UniSA researcher, Dr Fiona Buchanan, says a greater understanding of coercive control and domestic violence is essential for health practitioners working in paediatrics and obstetrics.
‘Coercive control is a form of psychological entrapment, achieved through behaviour that victimises women through acts, words, and gestures designed to isolate, frighten and demean them,’ Dr Buchanan says.
‘Disturbingly, women with children are three times more likely to experience domestic violence than women without children and, perhaps worse, is that the frequency and severity of domestic violence are twice as high for women during pregnancy.
‘In this study, women said that they felt less isolated and distressed when others acknowledged it was happening – almost as if sharing the burden helped validate their worth and affirm their feelings. When concerned health practitioners empathised with their patients and provided information and support, this helped relieve some of this distress.
‘This support was singularly important to women’s perceptions of themselves and precipitated their decision to leave abusive partners.’
Alarmingly, in the 2017–2019 NSW Domestic Violence Death Review Report, 99% of domestic violence-related homicides were characterised by coercive control, highlighting the immense dangers surrounding this form of psychological abuse.
Co-researcher Professor Cathy Humphreys from the University of Melbourne says health professionals hold a position of trust that enables them to offer first-line support. She says that there are key behaviours that are indicative of psychological abuse and control.
‘During pregnancy, instances of overbearing behaviours or alternatively a lack of interest in antenatal care may indicate that a partner is using coercive control tactics,’ professor Humphreys says.
‘Signs of abuse could be limiting a woman’s contact with doctors; refusing to come to scans and appointments, and even making a scene when a visit is running late. Similarly, a lack of support or self-focus by partners is also worrisome, with some women saying that their partners blamed them for having too long labour.

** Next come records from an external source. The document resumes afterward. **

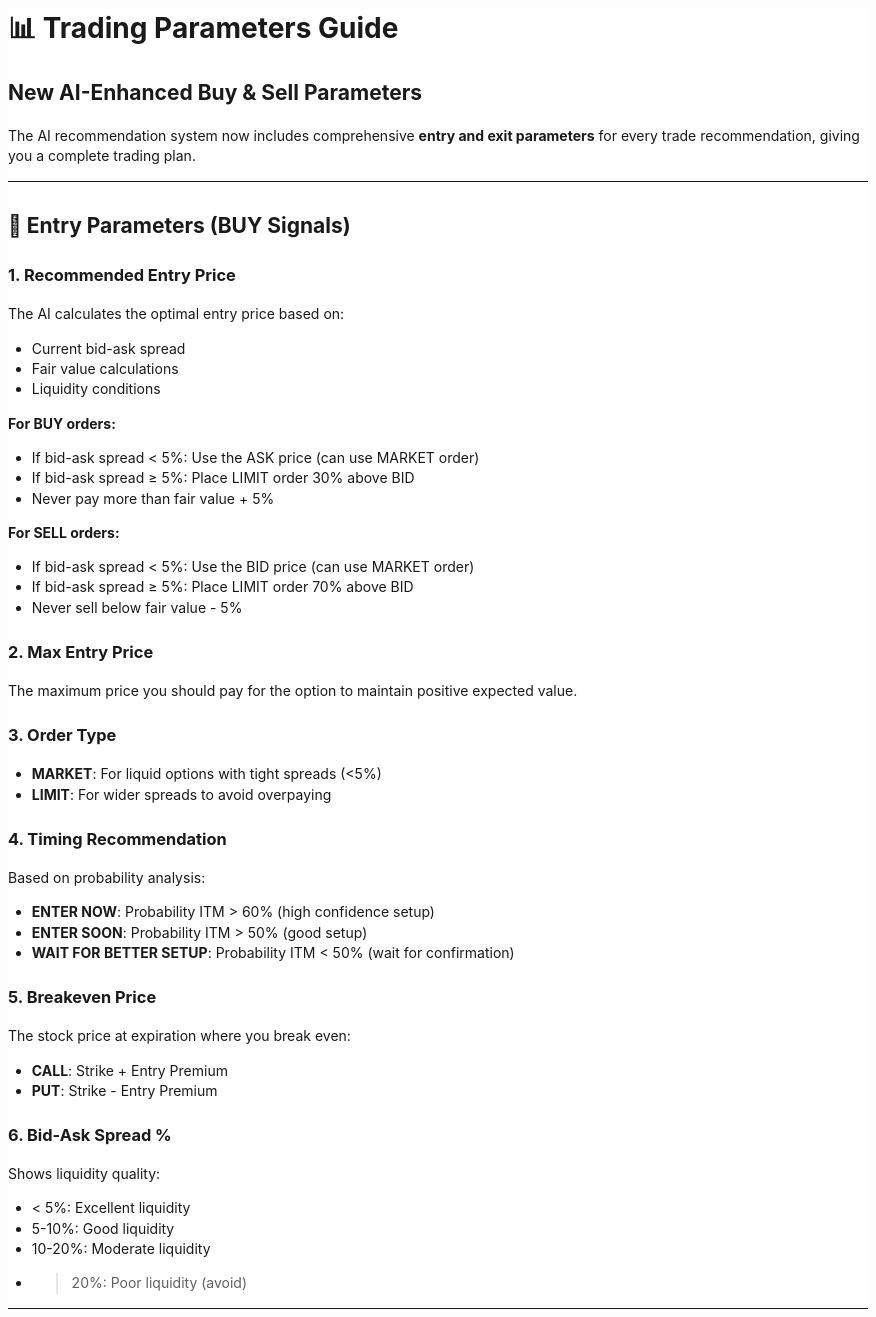 # 📊 Trading Parameters Guide

## New AI-Enhanced Buy & Sell Parameters

The AI recommendation system now includes comprehensive **entry and exit parameters** for every trade recommendation, giving you a complete trading plan.

---

## 🎯 Entry Parameters (BUY Signals)

### 1. **Recommended Entry Price**
The AI calculates the optimal entry price based on:
- Current bid-ask spread
- Fair value calculations
- Liquidity conditions

**For BUY orders:**
- If bid-ask spread < 5%: Use the ASK price (can use MARKET order)
- If bid-ask spread ≥ 5%: Place LIMIT order 30% above BID
- Never pay more than fair value + 5%

**For SELL orders:**
- If bid-ask spread < 5%: Use the BID price (can use MARKET order)
- If bid-ask spread ≥ 5%: Place LIMIT order 70% above BID
- Never sell below fair value - 5%

### 2. **Max Entry Price**
The maximum price you should pay for the option to maintain positive expected value.

### 3. **Order Type**
- **MARKET**: For liquid options with tight spreads (<5%)
- **LIMIT**: For wider spreads to avoid overpaying

### 4. **Timing Recommendation**
Based on probability analysis:
- **ENTER NOW**: Probability ITM > 60% (high confidence setup)
- **ENTER SOON**: Probability ITM > 50% (good setup)
- **WAIT FOR BETTER SETUP**: Probability ITM < 50% (wait for confirmation)

### 5. **Breakeven Price**
The stock price at expiration where you break even:
- **CALL**: Strike + Entry Premium
- **PUT**: Strike - Entry Premium

### 6. **Bid-Ask Spread %**
Shows liquidity quality:
- < 5%: Excellent liquidity
- 5-10%: Good liquidity
- 10-20%: Moderate liquidity
- > 20%: Poor liquidity (avoid)

---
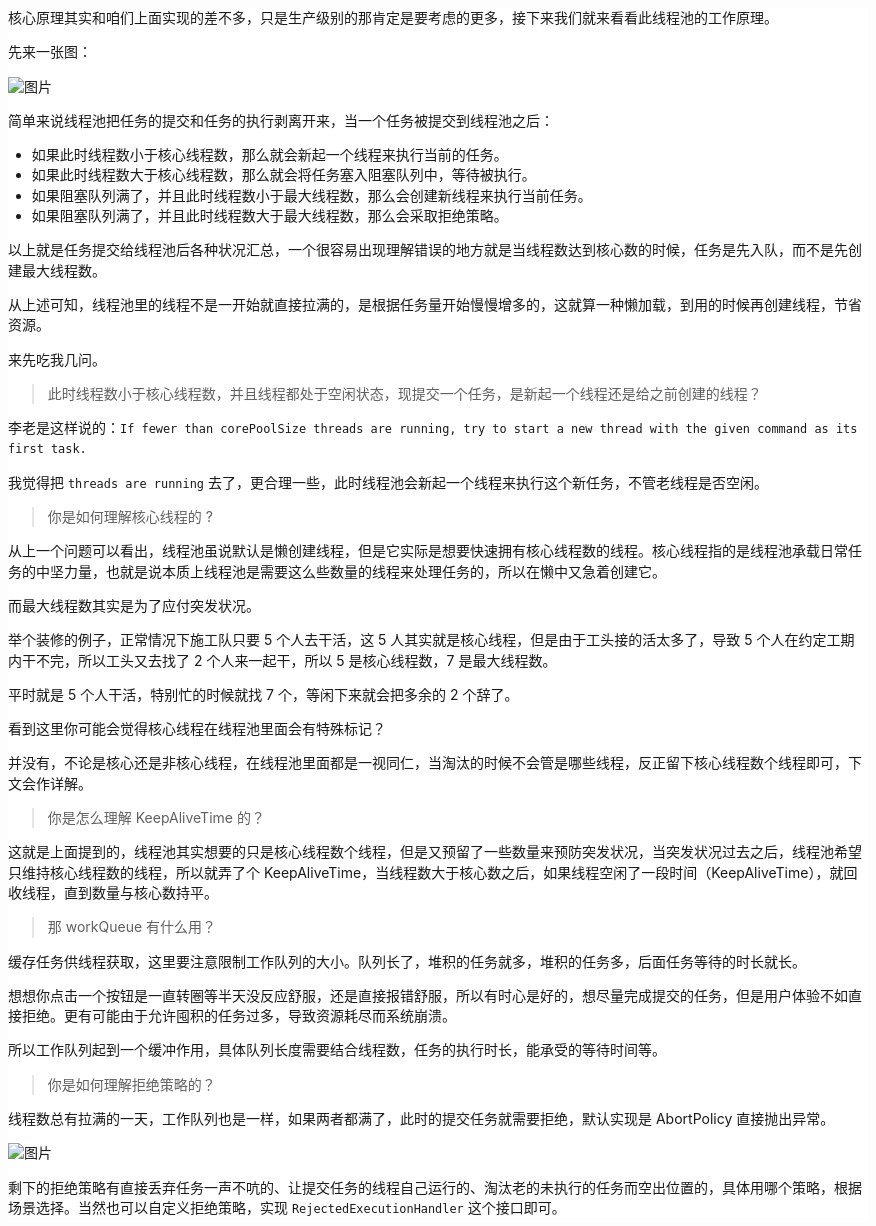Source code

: 核心原理其实和咱们上面实现的差不多，只是生产级别的那肯定是要考虑的更多，接下来我们就来看看此线程池的工作原理。

先来一张图：

![图片](https://mmbiz.qpic.cn/mmbiz_png/eSdk75TK4nFApmmGxuSmkFnGZIczU6HYDguQXRlrglaIKgUCZ5ZCGj64s4S0iaFzIW990yfJiaplaC1z6aYDtoEA/640?wx_fmt=png&wxfrom=5&wx_lazy=1&wx_co=1)

简单来说线程池把任务的提交和任务的执行剥离开来，当一个任务被提交到线程池之后：

- 如果此时线程数小于核心线程数，那么就会新起一个线程来执行当前的任务。
- 如果此时线程数大于核心线程数，那么就会将任务塞入阻塞队列中，等待被执行。
- 如果阻塞队列满了，并且此时线程数小于最大线程数，那么会创建新线程来执行当前任务。
- 如果阻塞队列满了，并且此时线程数大于最大线程数，那么会采取拒绝策略。

以上就是任务提交给线程池后各种状况汇总，一个很容易出现理解错误的地方就是当线程数达到核心数的时候，任务是先入队，而不是先创建最大线程数。

从上述可知，线程池里的线程不是一开始就直接拉满的，是根据任务量开始慢慢增多的，这就算一种懒加载，到用的时候再创建线程，节省资源。

来先吃我几问。

> 此时线程数小于核心线程数，并且线程都处于空闲状态，现提交一个任务，是新起一个线程还是给之前创建的线程？

李老是这样说的：`If fewer than corePoolSize threads are running, try to start a new thread with the given command as its first task.`

我觉得把 `threads are running` 去了，更合理一些，此时线程池会新起一个线程来执行这个新任务，不管老线程是否空闲。

> 你是如何理解核心线程的 ?

从上一个问题可以看出，线程池虽说默认是懒创建线程，但是它实际是想要快速拥有核心线程数的线程。核心线程指的是线程池承载日常任务的中坚力量，也就是说本质上线程池是需要这么些数量的线程来处理任务的，所以在懒中又急着创建它。

而最大线程数其实是为了应付突发状况。

举个装修的例子，正常情况下施工队只要 5 个人去干活，这 5 人其实就是核心线程，但是由于工头接的活太多了，导致 5 个人在约定工期内干不完，所以工头又去找了 2 个人来一起干，所以 5 是核心线程数，7 是最大线程数。

平时就是 5 个人干活，特别忙的时候就找 7 个，等闲下来就会把多余的 2 个辞了。

看到这里你可能会觉得核心线程在线程池里面会有特殊标记？

并没有，不论是核心还是非核心线程，在线程池里面都是一视同仁，当淘汰的时候不会管是哪些线程，反正留下核心线程数个线程即可，下文会作详解。

> 你是怎么理解 KeepAliveTime 的？

这就是上面提到的，线程池其实想要的只是核心线程数个线程，但是又预留了一些数量来预防突发状况，当突发状况过去之后，线程池希望只维持核心线程数的线程，所以就弄了个 KeepAliveTime，当线程数大于核心数之后，如果线程空闲了一段时间（KeepAliveTime），就回收线程，直到数量与核心数持平。

> 那 workQueue 有什么用？

缓存任务供线程获取，这里要注意限制工作队列的大小。队列长了，堆积的任务就多，堆积的任务多，后面任务等待的时长就长。

想想你点击一个按钮是一直转圈等半天没反应舒服，还是直接报错舒服，所以有时心是好的，想尽量完成提交的任务，但是用户体验不如直接拒绝。更有可能由于允许囤积的任务过多，导致资源耗尽而系统崩溃。

所以工作队列起到一个缓冲作用，具体队列长度需要结合线程数，任务的执行时长，能承受的等待时间等。

> 你是如何理解拒绝策略的？

线程数总有拉满的一天，工作队列也是一样，如果两者都满了，此时的提交任务就需要拒绝，默认实现是 AbortPolicy 直接抛出异常。

![图片](https://mmbiz.qpic.cn/mmbiz_png/eSdk75TK4nFApmmGxuSmkFnGZIczU6HYpWDtx5DwZ8PVFx39dEeukZMicgniaPw8YuMy660rocINAuZd9OrV1RRQ/640?wx_fmt=png&wxfrom=5&wx_lazy=1&wx_co=1)

剩下的拒绝策略有直接丢弃任务一声不吭的、让提交任务的线程自己运行的、淘汰老的未执行的任务而空出位置的，具体用哪个策略，根据场景选择。当然也可以自定义拒绝策略，实现 `RejectedExecutionHandler` 这个接口即可。
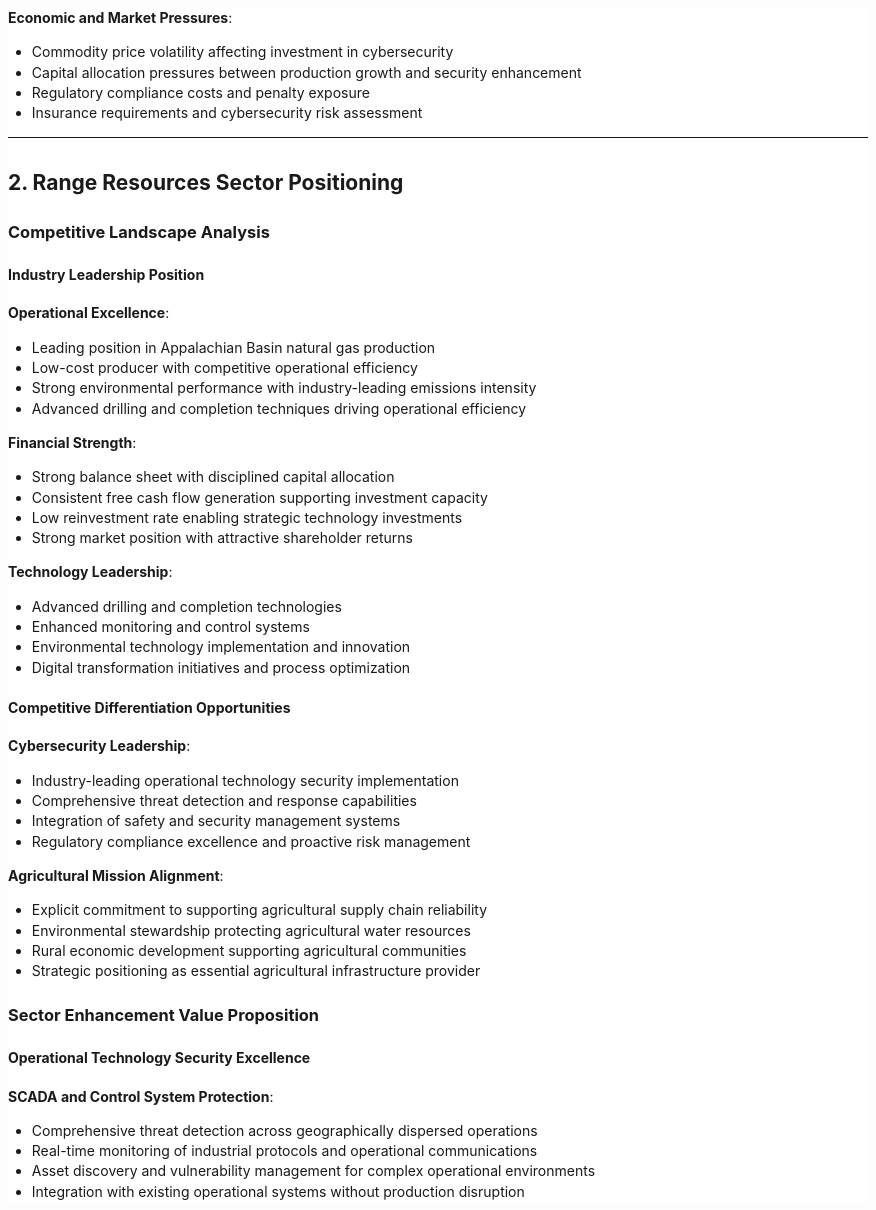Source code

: **Economic and Market Pressures**:
- Commodity price volatility affecting investment in cybersecurity
- Capital allocation pressures between production growth and security enhancement
- Regulatory compliance costs and penalty exposure
- Insurance requirements and cybersecurity risk assessment

---

## 2. Range Resources Sector Positioning

### Competitive Landscape Analysis

#### Industry Leadership Position
**Operational Excellence**:
- Leading position in Appalachian Basin natural gas production
- Low-cost producer with competitive operational efficiency
- Strong environmental performance with industry-leading emissions intensity
- Advanced drilling and completion techniques driving operational efficiency

**Financial Strength**:
- Strong balance sheet with disciplined capital allocation
- Consistent free cash flow generation supporting investment capacity
- Low reinvestment rate enabling strategic technology investments
- Strong market position with attractive shareholder returns

**Technology Leadership**:
- Advanced drilling and completion technologies
- Enhanced monitoring and control systems
- Environmental technology implementation and innovation
- Digital transformation initiatives and process optimization

#### Competitive Differentiation Opportunities
**Cybersecurity Leadership**:
- Industry-leading operational technology security implementation
- Comprehensive threat detection and response capabilities
- Integration of safety and security management systems
- Regulatory compliance excellence and proactive risk management

**Agricultural Mission Alignment**:
- Explicit commitment to supporting agricultural supply chain reliability
- Environmental stewardship protecting agricultural water resources
- Rural economic development supporting agricultural communities
- Strategic positioning as essential agricultural infrastructure provider

### Sector Enhancement Value Proposition

#### Operational Technology Security Excellence
**SCADA and Control System Protection**:
- Comprehensive threat detection across geographically dispersed operations
- Real-time monitoring of industrial protocols and operational communications
- Asset discovery and vulnerability management for complex operational environments
- Integration with existing operational systems without production disruption
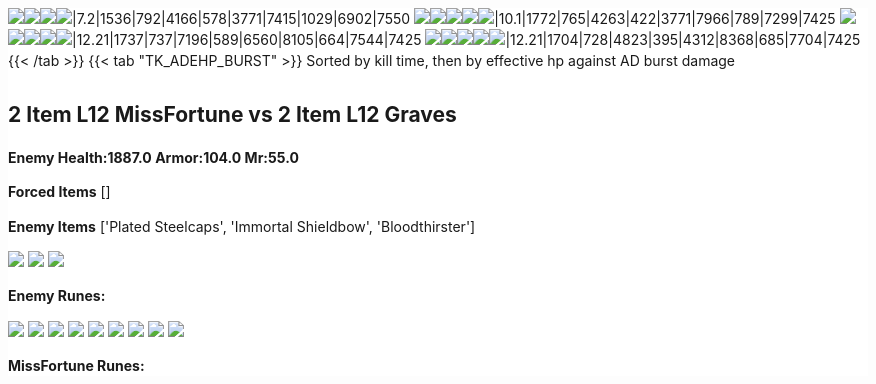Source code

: ![](/item/3091.png)![](/item/3156.png)![](/item/1055.png)![](/item/3006.png)|7.2|1536|792|4166|578|3771|7415|1029|6902|7550
![](/item/3156.png)![](/item/3139.png)![](/item/1001.png)![](/item/1055.png)![](/item/1037.png)|10.1|1772|765|4263|422|3771|7966|789|7299|7425
![](/item/3156.png)![](/item/3026.png)![](/item/1001.png)![](/item/1055.png)![](/item/1037.png)|12.21|1737|737|7196|589|6560|8105|664|7544|7425
![](/item/3156.png)![](/item/6035.png)![](/item/1001.png)![](/item/1055.png)![](/item/1037.png)|12.21|1704|728|4823|395|4312|8368|685|7704|7425
{{< /tab >}}
{{< tab "TK_ADEHP_BURST" >}}
Sorted by kill time, then by effective hp against AD burst damage
## 2 Item L12 MissFortune vs 2 Item L12 Graves

**Enemy Health:1887.0 Armor:104.0 Mr:55.0**


**Forced Items** []








**Enemy Items** ['Plated Steelcaps', 'Immortal Shieldbow', 'Bloodthirster']





![](/item/3047.png)
![](/item/6673.png)
![](/item/3072.png)



**Enemy Runes:**





![](/Styles/Precision/FleetFootwork/FleetFootwork.png)
![](/Styles/Precision/Overheal.png)
![](/Styles/Precision/LegendAlacrity/LegendAlacrity.png)
![](/Styles/Precision/CoupDeGrace/CoupDeGrace.png)
![](/Styles/Domination/EyeballCollection/EyeballCollection.png)
![](/Styles/Domination/TreasureHunter/TreasureHunter.png)
![](/StatMods/StatModsAttackSpeedIcon.png)
![](/StatMods/StatModsAdaptiveForceIcon.png)
![](/StatMods/StatModsHealthScalingIcon.png)



**MissFortune Runes:**
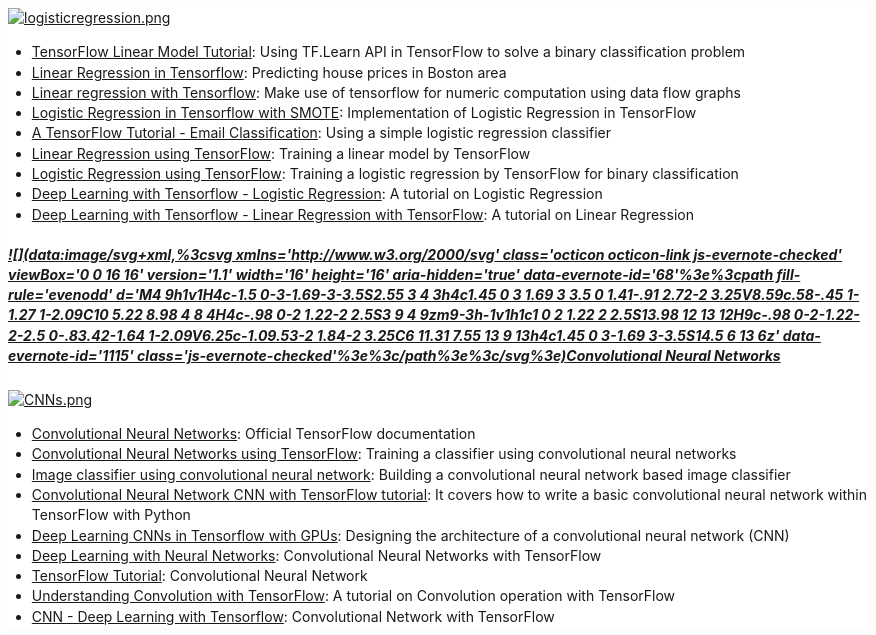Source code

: [![logisticregression.png](../_resources/7ebddf5334f39cac170d5467a8ebadcd.png)](https://github.com/astorfi/TensorFlow-Roadmap/blob/master/_img/mainpage/logisticregression.png)

- [TensorFlow Linear Model Tutorial](https://www.tensorflow.org/tutorials/wide): Using TF.Learn API in TensorFlow to solve a binary classification problem
- [Linear Regression in Tensorflow](https://aqibsaeed.github.io/2016-07-07-TensorflowLR/): Predicting house prices in Boston area
- [Linear regression with Tensorflow](https://www.linkedin.com/pulse/linear-regression-tensorflow-iv%C3%A1n-corrales-solera): Make use of tensorflow for numeric computation using data flow graphs
- [Logistic Regression in Tensorflow with SMOTE](https://aqibsaeed.github.io/2016-08-10-logistic-regression-tf/): Implementation of Logistic Regression in TensorFlow
- [A TensorFlow Tutorial - Email Classification](http://jrmeyer.github.io/tutorial/2016/02/01/TensorFlow-Tutorial.html): Using a simple logistic regression classifier
- [Linear Regression using TensorFlow](https://github.com/astorfi/TensorFlow-World/tree/master/docs/tutorials/2-basics_in_machine_learning/linear_regression): Training a linear model by TensorFlow
- [Logistic Regression using TensorFlow](https://github.com/astorfi/TensorFlow-World/tree/master/docs/tutorials/2-basics_in_machine_learning/logistic_regression): Training a logistic regression by TensorFlow for binary classification
- [Deep Learning with Tensorflow - Logistic Regression](https://www.youtube.com/watch?v=4cBRxZavvTo&t=1s): A tutorial on Logistic Regression
- [Deep Learning with Tensorflow - Linear Regression with TensorFlow](https://www.youtube.com/watch?v=zNalsMIB3NE): A tutorial on Linear Regression

##### [![](data:image/svg+xml,%3csvg xmlns='http://www.w3.org/2000/svg' class='octicon octicon-link js-evernote-checked' viewBox='0 0 16 16' version='1.1' width='16' height='16' aria-hidden='true' data-evernote-id='68'%3e%3cpath fill-rule='evenodd' d='M4 9h1v1H4c-1.5 0-3-1.69-3-3.5S2.55 3 4 3h4c1.45 0 3 1.69 3 3.5 0 1.41-.91 2.72-2 3.25V8.59c.58-.45 1-1.27 1-2.09C10 5.22 8.98 4 8 4H4c-.98 0-2 1.22-2 2.5S3 9 4 9zm9-3h-1v1h1c1 0 2 1.22 2 2.5S13.98 12 13 12H9c-.98 0-2-1.22-2-2.5 0-.83.42-1.64 1-2.09V6.25c-1.09.53-2 1.84-2 3.25C6 11.31 7.55 13 9 13h4c1.45 0 3-1.69 3-3.5S14.5 6 13 6z' data-evernote-id='1115' class='js-evernote-checked'%3e%3c/path%3e%3c/svg%3e)](https://github.com/astorfi/TensorFlow-Roadmap/blob/master/README.rst#convolutional-neural-networks)[Convolutional Neural Networks](https://github.com/astorfi/TensorFlow-Roadmap/blob/master/README.rst#id30)

[![CNNs.png](../_resources/4159e99af90c71ef6e8e54e9e3416635.png)](https://github.com/astorfi/TensorFlow-Roadmap/blob/master/_img/mainpage/CNNs.png)

- [Convolutional Neural Networks](https://www.tensorflow.org/tutorials/deep_cnn): Official TensorFlow documentation
- [Convolutional Neural Networks using TensorFlow](https://github.com/astorfi/TensorFlow-World/tree/master/docs/tutorials/3-neural_network/convolutiona_neural_network): Training a classifier using convolutional neural networks
- [Image classifier using convolutional neural network](http://cv-tricks.com/tensorflow-tutorial/training-convolutional-neural-network-for-image-classification/): Building a convolutional neural network based image classifier
- [Convolutional Neural Network CNN with TensorFlow tutorial](https://pythonprogramming.net/cnn-tensorflow-convolutional-nerual-network-machine-learning-tutorial/): It covers how to write a basic convolutional neural network within TensorFlow with Python
- [Deep Learning CNNs in Tensorflow with GPUs](https://hackernoon.com/deep-learning-cnns-in-tensorflow-with-gpus-cba6efe0acc2): Designing the architecture of a convolutional neural network (CNN)
- [Deep Learning with Neural Networks](https://www.youtube.com/watch?v=mynJtLhhcXk): Convolutional Neural Networks with TensorFlow
- [TensorFlow Tutorial](https://www.youtube.com/watch?v=HMcx-zY8JSg): Convolutional Neural Network
- [Understanding Convolution with TensorFlow](https://www.youtube.com/watch?v=ETdaP_bBNWc): A tutorial on Convolution operation with TensorFlow
- [CNN - Deep Learning with Tensorflow](https://www.youtube.com/watch?v=yL-MkBSv18c): Convolutional Network with TensorFlow
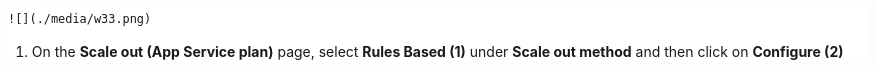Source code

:     ![](./media/w33.png)

1. On the **Scale out (App Service plan)** page, select **Rules Based (1)** under **Scale out method** and then click on **Configure (2)**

‘This damaging behaviour also extends across motherhood, where partners may isolate women from family and friends, as well as criticise them on their mothering abilities. All these acts exemplify ways that partners shame and demean women, and all are important warning signals for health practitioners to look out for.’
Professor Humphries says that health practitioners’ responses either helped women to identify their partners’ behaviours as abusive or exacerbated women’s feelings of isolation and helplessness.
‘We must find ways to ensure that all obstetric health practitioners can identify coercive control so that we can help women to act and protect themselves and their children from further abuse. There’s no excuse for abuse and it’s everyone’s responsibility to prevent it.’